[Exercise] Print exactly the lines below between the line holding "Create visualisations" and the line holding "recommend this for any fit.", inclusive, and nothing more.

[Records shown]
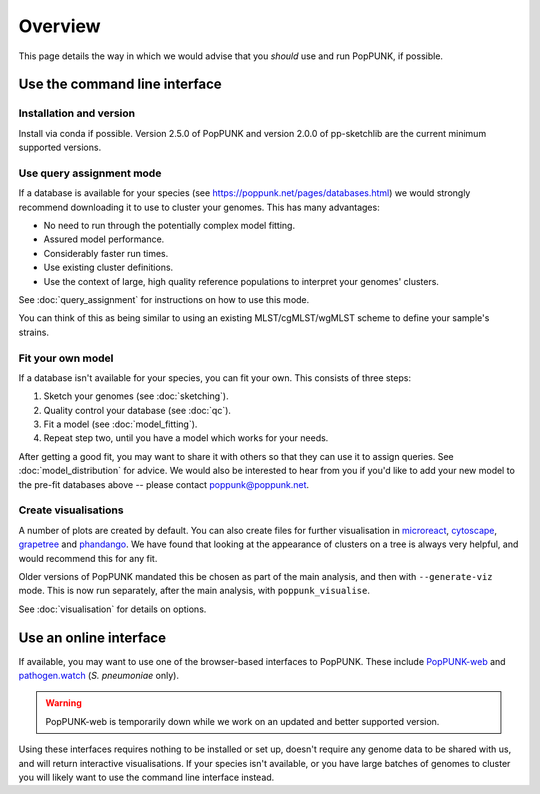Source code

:Overview
====================
This page details the way in which we would advise that you *should* use and
run PopPUNK, if possible.

.. image:: images/poppunk_flowchart.png
   :alt:  Flowchart for choosing how to use PopPUNK
   :align: center

Use the command line interface
------------------------------

Installation and version
^^^^^^^^^^^^^^^^^^^^^^^^
Install via conda if possible. Version 2.5.0 of PopPUNK and version 2.0.0 of pp-sketchlib
are the current minimum supported versions.

Use query assignment mode
^^^^^^^^^^^^^^^^^^^^^^^^^
If a database is available for your species (see https://poppunk.net/pages/databases.html)
we would strongly recommend downloading it to use to cluster your genomes. This
has many advantages:

* No need to run through the potentially complex model fitting.
* Assured model performance.
* Considerably faster run times.
* Use existing cluster definitions.
* Use the context of large, high quality reference populations to interpret your genomes' clusters.

See :doc:`query_assignment` for instructions on how to use this mode.

You can think of this as being similar to using an existing MLST/cgMLST/wgMLST scheme
to define your sample's strains.

Fit your own model
^^^^^^^^^^^^^^^^^^
If a database isn't available for your species, you can fit your own. This consists of three steps:

1. Sketch your genomes (see :doc:`sketching`).
2. Quality control your database (see :doc:`qc`).
3. Fit a model (see :doc:`model_fitting`).
4. Repeat step two, until you have a model which works for your needs.

After getting a good fit, you may want to share it with others so that they can
use it to assign queries. See :doc:`model_distribution` for advice. We would also
be interested to hear from you if you'd like to add your new model to the
pre-fit databases above -- please contact poppunk@poppunk.net.

Create visualisations
^^^^^^^^^^^^^^^^^^^^^
A number of plots are created by default. You can also
create files for further visualisation in `microreact <https://microreact.org/>`__,
`cytoscape <http://www.cytoscape.org/>`__,
`grapetree <http://dx.doi.org/10.1101/gr.232397.117>`__ and
`phandango <http://jameshadfield.github.io/phandango/>`_. We have found that
looking at the appearance of clusters on a tree is always very helpful, and would
recommend this for any fit.

Older versions of PopPUNK mandated this be chosen as part of the main analysis,
and then with ``--generate-viz`` mode. This is now run separately, after the
main analysis, with ``poppunk_visualise``.

See :doc:`visualisation` for details on options.

Use an online interface
-----------------------
If available, you may want to use one of the browser-based interfaces to
PopPUNK. These include `PopPUNK-web <https://web.poppunk.net/>`__ and
`pathogen.watch <https://pathogen.watch/genomes/all?genusId=1301&speciesId=1313>`__
(*S. pneumoniae* only).

.. warning::
   PopPUNK-web is temporarily down while we work on an updated and better supported
   version.

Using these interfaces requires nothing to be installed or set up, doesn't require any
genome data to be shared with us, and will return interactive visualisations. If your
species isn't available, or you have large batches of genomes to cluster you will
likely want to use the command line interface instead.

[Answer to this task]
Create visualisations
^^^^^^^^^^^^^^^^^^^^^
A number of plots are created by default. You can also
create files for further visualisation in `microreact <https://microreact.org/>`__,
`cytoscape <http://www.cytoscape.org/>`__,
`grapetree <http://dx.doi.org/10.1101/gr.232397.117>`__ and
`phandango <http://jameshadfield.github.io/phandango/>`_. We have found that
looking at the appearance of clusters on a tree is always very helpful, and would
recommend this for any fit.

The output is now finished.